BROOKLYN, N.Y. — The Nets ended the most exciting chapter in franchise history at the NBA trade deadline when they dealt Kevin Durant to Phoenix, the last major trade in a series of transactions that built and then tore down a superteam in the eastern borough.
While a move like this is never an easy decision, Brooklyn was left without a better option, said host Adam Armbrecht in a Thursday edition of the Locked On Nets podcast.
“Whether it was going to be (general manager) Sean Marks or (team governor) Joe Tsai at the helm of this, it looks as though this thing was going to deteriorate over the course of this season and over the course of this offseason,” Armbrecht said.

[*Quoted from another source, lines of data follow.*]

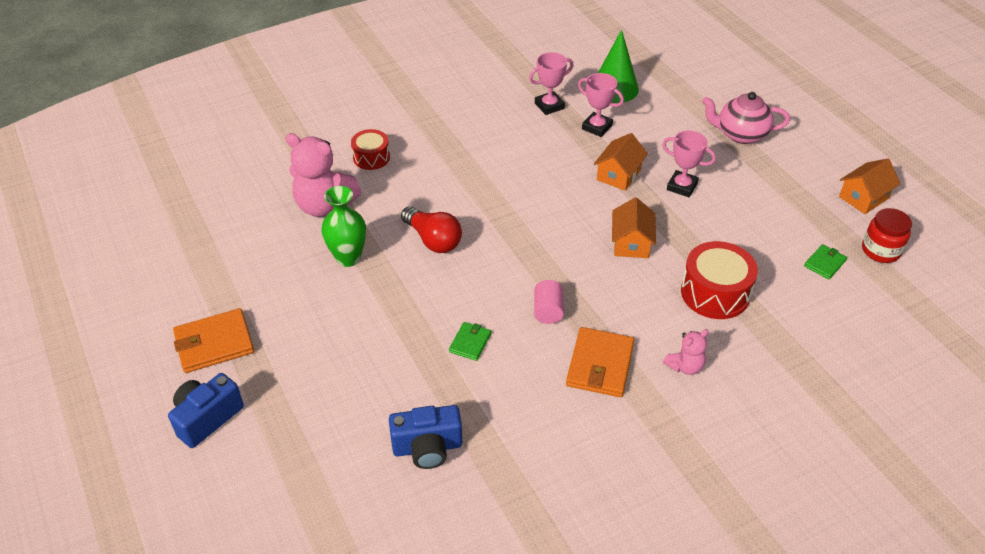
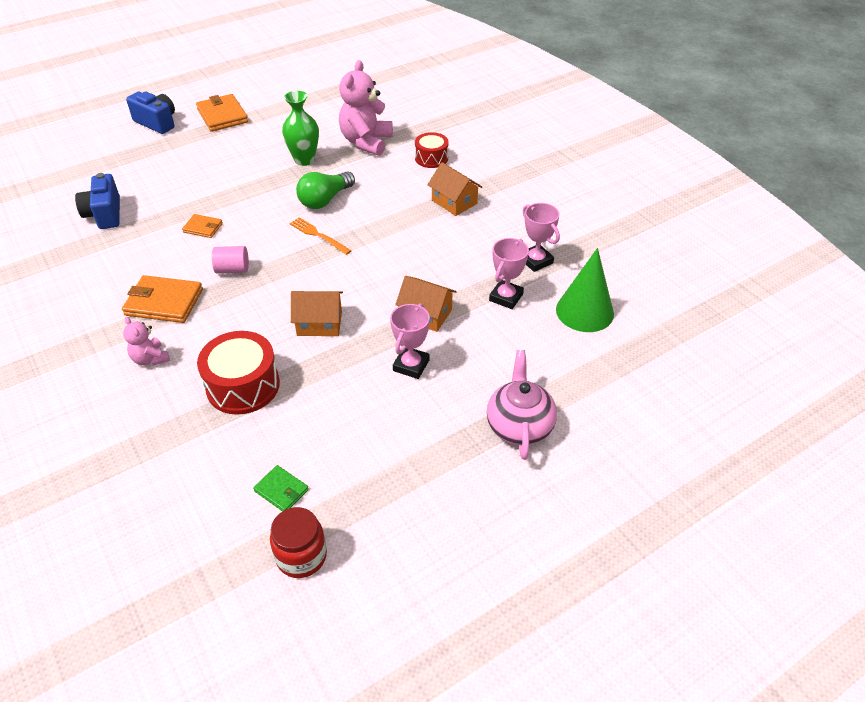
camera: 85 degrees right, 0 degrees up
red light bulb [401,207,462,253] -> green light bulb [296,171,355,209]
green wallet [449,322,491,361] -> orange wallet [182,214,223,238]
orange house [839,158,900,214] -> orange house moved to [427,162,482,216]
none -> orange fork [290,217,352,255]

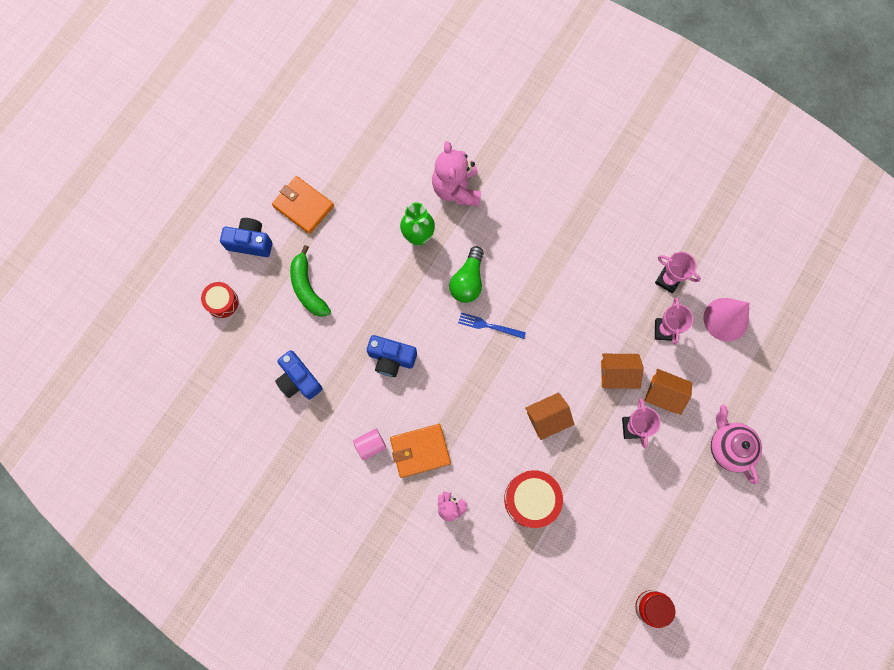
camera: 25 degrees left, 30 degrees up
orange wallet [182,214,223,238] -> blue camera [367,335,417,377]
pink cylinder [212,246,249,274] -> pink cylinder moved to [353,429,386,461]
green wallet [253,465,309,511] -> none
orange fork [290,217,352,255] -> blue fork [458,312,526,339]
red drum [415,132,449,168] -> red drum moved to [201,282,239,318]
orange house [427,162,482,216] -> orange house moved to [644,369,692,415]
green cone [556,248,614,332] -> pink cone [703,298,749,341]
none -> green banana [290,245,331,317]

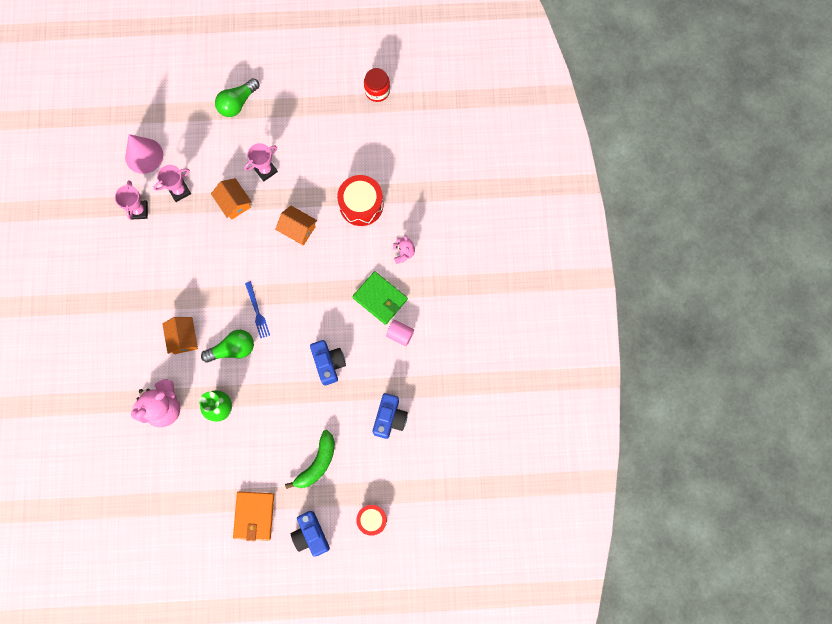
camera: 125 degrees left, 0 degrees up
orange wallet [390,424,451,478] -> green wallet [352,271,408,325]
orange house [644,369,692,415] -> orange house moved to [162,317,198,354]
pink teapot [711,405,762,485] -> green light bulb [215,78,259,117]

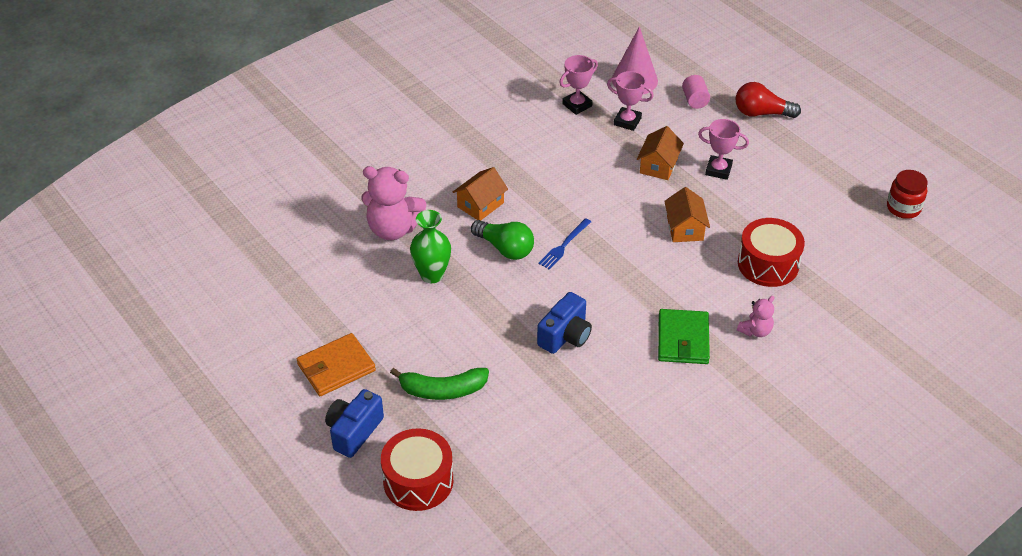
camera: 55 degrees right, 30 degrees down
green light bulb [215,78,259,117] -> red light bulb [735,82,801,118]
red drum [356,505,387,536] -> red drum [381,428,453,511], size x1.61
blue camera [373,393,408,439] -> none
pink cylinder [386,320,414,346] -> pink cylinder moved to [682,75,710,109]

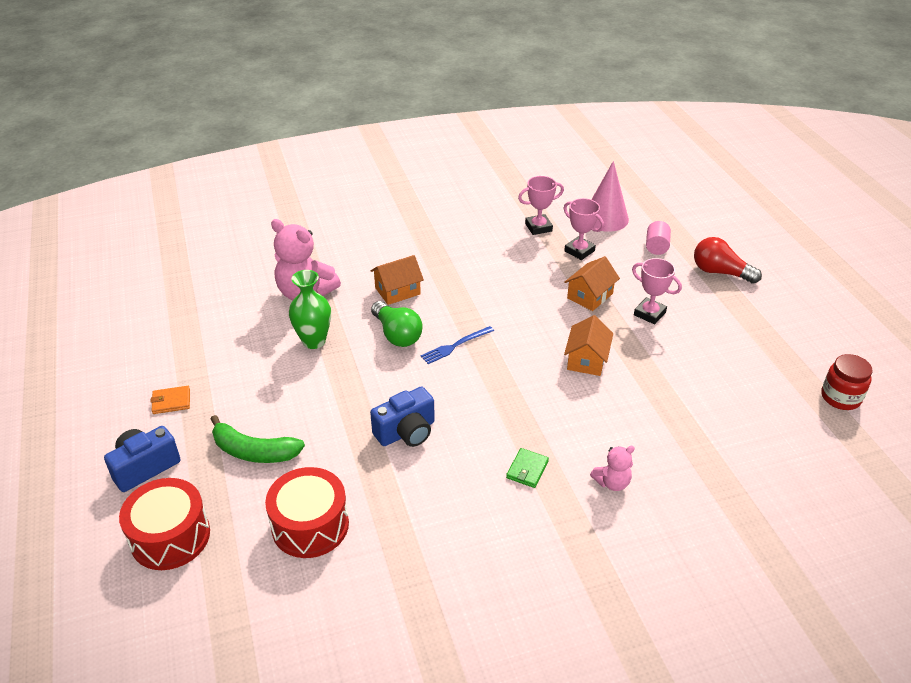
camera: 20 degrees right, 5 degrees down
orange wallet [297,333,376,396] -> orange wallet [151,386,190,414], size x0.55
green wallet [658,309,710,364] -> green wallet [506,448,549,488], size x0.55
red drum [738,218,805,287] -> red drum moved to [265,467,349,558]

Brooklyn dealt Kyrie Irving to Dallas last weekend after Irving and the organization were not able to agree on an extension, leaving little high-level talent around Durant. That left Marks and Tsai in position to honor the commitment they reportedly made to Durant last summer: that they would facilitate a trade if this season did not go well.
The Nets had one of the most talented teams ever assembled and ultimately, due to players being unavailable or unhappy, won very little. Rather than looking to add another star player to appease Durant, the Nets decided to tear it down once and for all.
“It’s the end of this (era) of Brooklyn Nets basketball,” Armbrecht said. “It sounds like that all-in push that it would have taken to acquire (a star), would have been a path for the Nets to go down the road of if they didn’t have a sense that it was going to be be beyond this offseason, that Kevin Durant was still going to want to be moved.”